Anyway, on the other hand, there are a host of good arguments I'm reading in the Louboutin Reply Brief, three of which interest me the most are secondary meaning, confusion/fair use and irreparable harm, pp. 18, 27. The Lower Court's own words clearly show a manifest secondary meaning that his lawyers at McCarter & English are quick to point out at Fn13 was earned without advertising. The Court in dicta wrote that Plaintiff "departed from longstanding conventions and norms of his industry, transforming the staid black or beige bottom of a shoe into a red brand with worldwide recognition at the high end of women's wear, a product visually so eccentric and striking that it is easily perceived and remembered." Secondary meaning, done.

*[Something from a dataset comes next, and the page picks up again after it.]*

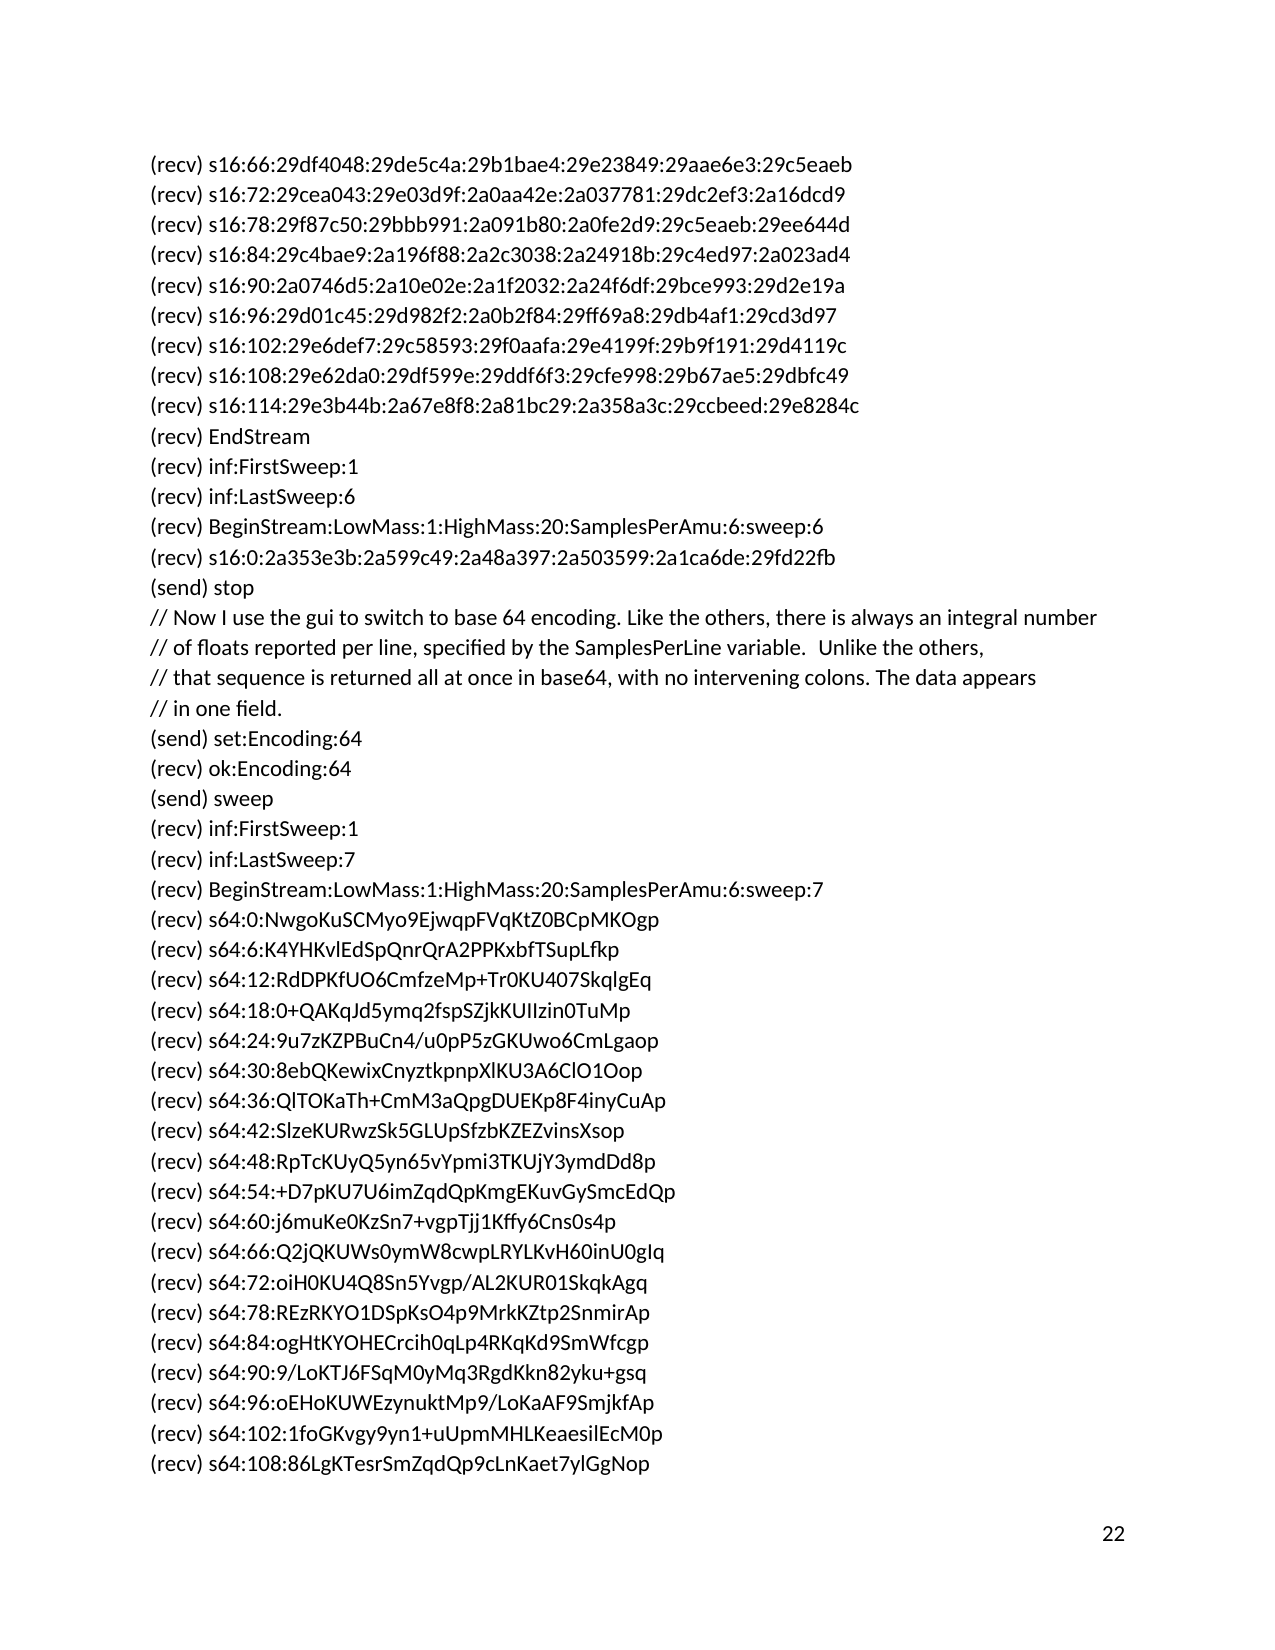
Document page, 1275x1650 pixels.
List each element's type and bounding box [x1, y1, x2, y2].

Next, there is substantial argument about how the experts did their jobs in surveys but in the post-sale context from 10, 20, 30 feet away (pun fully intended) most people would assume they are looking at a pair of Louboutins if they see the bottom of the YSL. Confusion, done.
Irreparable harm is argued because the Court is likely to invalidate the trademark. Therefore, if every high end designer with no pride decided to mimic the shoe they could do so at will, and that would definitely be a Bad Day for Plaintiff. Irreparable Harm, done.
But whether or not the Appeal is ultimately successful remains to be seen. I believe the YSL shoes were all monochrome and if so, does that change anythng? And the fact that Louboutin and YSL have a collaboration history also is intriguing. Query, what would YSL have done if the shoe were on the other foot?